ChatGPT should be capable of writing these if you paste in the PromptIdentityPlugin class code and describe what you want it to do.
### General Sampling args (advanced users)
It's worth reading through Huggingface's [tips](https://huggingface.co/docs/transformers/generation_strategies) and [blog post](https://huggingface.co/blog/how-to-generate) as a start for tweaking sampling arguments. The [technical documenuts](https://huggingface.co/docs/transformers/v4.24.0/en/main_classes/text_generation) for the Transformers pipeline also will help explain the parameters. The type of search (beam, greedy, probabilistic, etc) is set automatically based on your options. Default is greedy search (1 beam, no sampling args set).
I would recommend not setting any of these and leave the default values until you have time to read all of the above.
`--num_beams 1` more [beams](https://en.wikipedia.org/wiki/Beam_search) provide extra "opinions" on the next token to choose. Default is 1, but increasing this slightly may improve quality at the cost of significantly higher VRAM and slower processing. Setting this to 2 or higher enables beam search.
`--repetition_penalty 1.0` penalizes repeating tokens/words, can adjust up if you see repeated terms. 1.0 does nothing.
`--length_penalty 1.0` penalizes longer captions if <0.0orrewardslongercaptionsif>0.0. Adjusting down may produce somewhat abruptly ending output.
`--no_repeat_ngram_size 3` prevents the same n-gram (successive token sequence) from being repeated in the output.
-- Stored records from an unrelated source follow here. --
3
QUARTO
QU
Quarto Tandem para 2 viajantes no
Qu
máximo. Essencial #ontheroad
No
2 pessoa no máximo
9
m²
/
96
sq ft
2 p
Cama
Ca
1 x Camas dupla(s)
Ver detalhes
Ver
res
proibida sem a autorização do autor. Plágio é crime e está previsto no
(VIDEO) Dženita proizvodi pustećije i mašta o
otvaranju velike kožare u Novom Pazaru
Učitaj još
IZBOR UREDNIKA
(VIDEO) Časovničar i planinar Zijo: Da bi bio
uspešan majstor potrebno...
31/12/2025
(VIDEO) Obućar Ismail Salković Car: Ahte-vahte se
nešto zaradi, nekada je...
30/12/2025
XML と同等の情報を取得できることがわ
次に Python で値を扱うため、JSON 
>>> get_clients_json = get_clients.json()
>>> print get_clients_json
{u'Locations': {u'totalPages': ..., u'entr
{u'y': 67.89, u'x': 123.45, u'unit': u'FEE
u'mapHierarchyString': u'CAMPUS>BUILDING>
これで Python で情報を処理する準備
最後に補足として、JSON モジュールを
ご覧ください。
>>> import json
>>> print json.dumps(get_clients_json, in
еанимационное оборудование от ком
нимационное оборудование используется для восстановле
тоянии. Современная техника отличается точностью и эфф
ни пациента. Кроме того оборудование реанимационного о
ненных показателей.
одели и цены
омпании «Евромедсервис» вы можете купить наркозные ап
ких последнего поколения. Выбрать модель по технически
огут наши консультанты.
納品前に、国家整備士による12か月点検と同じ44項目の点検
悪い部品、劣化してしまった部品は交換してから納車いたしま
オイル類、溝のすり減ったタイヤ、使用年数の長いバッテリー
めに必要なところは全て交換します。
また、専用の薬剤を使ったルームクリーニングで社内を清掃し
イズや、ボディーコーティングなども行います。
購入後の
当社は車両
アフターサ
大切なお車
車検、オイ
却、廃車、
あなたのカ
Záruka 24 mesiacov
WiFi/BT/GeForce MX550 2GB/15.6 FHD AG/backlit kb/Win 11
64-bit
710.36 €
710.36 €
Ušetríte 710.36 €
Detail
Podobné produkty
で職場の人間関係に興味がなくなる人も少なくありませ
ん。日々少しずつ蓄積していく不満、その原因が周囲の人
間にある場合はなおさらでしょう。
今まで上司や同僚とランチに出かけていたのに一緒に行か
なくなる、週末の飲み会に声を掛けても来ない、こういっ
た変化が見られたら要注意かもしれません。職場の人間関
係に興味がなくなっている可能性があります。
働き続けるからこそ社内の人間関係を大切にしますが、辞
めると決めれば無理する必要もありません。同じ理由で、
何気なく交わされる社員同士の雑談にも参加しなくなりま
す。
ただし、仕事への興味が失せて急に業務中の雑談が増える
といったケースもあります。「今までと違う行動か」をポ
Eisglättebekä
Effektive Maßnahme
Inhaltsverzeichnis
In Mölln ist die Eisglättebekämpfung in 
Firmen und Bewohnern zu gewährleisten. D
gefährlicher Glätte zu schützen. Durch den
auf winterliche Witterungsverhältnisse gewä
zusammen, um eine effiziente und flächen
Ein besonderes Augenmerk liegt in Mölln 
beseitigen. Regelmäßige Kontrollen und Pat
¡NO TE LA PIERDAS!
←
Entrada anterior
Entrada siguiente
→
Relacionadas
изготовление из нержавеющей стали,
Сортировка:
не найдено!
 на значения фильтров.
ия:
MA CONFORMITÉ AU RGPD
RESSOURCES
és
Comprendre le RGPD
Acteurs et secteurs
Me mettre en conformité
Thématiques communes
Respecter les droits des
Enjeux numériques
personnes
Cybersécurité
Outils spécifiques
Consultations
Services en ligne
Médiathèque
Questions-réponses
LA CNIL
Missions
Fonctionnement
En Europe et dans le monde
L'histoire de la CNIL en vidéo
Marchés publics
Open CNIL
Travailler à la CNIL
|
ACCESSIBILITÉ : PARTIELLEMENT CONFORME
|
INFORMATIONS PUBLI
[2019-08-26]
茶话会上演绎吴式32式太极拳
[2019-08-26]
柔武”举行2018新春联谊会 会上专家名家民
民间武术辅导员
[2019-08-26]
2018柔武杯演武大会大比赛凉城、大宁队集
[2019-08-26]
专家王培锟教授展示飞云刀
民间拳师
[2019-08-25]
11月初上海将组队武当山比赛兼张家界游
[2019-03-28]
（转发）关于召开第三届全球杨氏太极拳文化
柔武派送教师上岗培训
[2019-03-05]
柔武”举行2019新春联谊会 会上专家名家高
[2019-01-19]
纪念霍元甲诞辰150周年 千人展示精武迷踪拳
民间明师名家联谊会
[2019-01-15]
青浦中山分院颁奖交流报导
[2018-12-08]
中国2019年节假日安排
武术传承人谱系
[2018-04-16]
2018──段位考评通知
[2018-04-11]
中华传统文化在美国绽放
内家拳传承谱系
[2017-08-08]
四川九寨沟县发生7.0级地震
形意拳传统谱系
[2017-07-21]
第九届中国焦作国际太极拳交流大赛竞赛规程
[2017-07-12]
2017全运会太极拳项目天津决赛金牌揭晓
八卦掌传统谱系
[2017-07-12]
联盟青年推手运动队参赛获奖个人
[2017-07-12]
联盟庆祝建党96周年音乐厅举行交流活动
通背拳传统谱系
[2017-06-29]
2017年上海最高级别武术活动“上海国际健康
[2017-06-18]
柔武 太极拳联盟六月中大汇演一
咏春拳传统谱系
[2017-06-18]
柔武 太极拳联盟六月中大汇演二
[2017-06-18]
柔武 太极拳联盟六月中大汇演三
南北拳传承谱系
Can help prevent the model from repeating itself.
`--bad_words "foo,bar"` Attempts to prevent the model from using these words in the output caption. Comma-delimited. Very useful, consider trying `"depicts,poses,posing,showcases,appears,suggests"` to get more concise phrasing in captions. This is not a guarantee, due to [different tokenizations](https://github.com/huggingface/transformers/issues/17504) being possible for a given bad_word.
`--no_repeat_ngram_size 3` prevents the same n-gram (sequence of size n-tokens) from being repeated in the output. Default is 0, which means no n-gram is prevented from repeating. Setting this to 2 or 3 can help prevent the model from repeating itself.
These all control and enable multinomial sampling. Setting at least one will turn multinomial sampling on and set the other sampling args to default values if not set.
`--temperature 1.0` relates to randomness used for next token chosen.
`--top_k 50` Highest probability vocabulary size for filtering.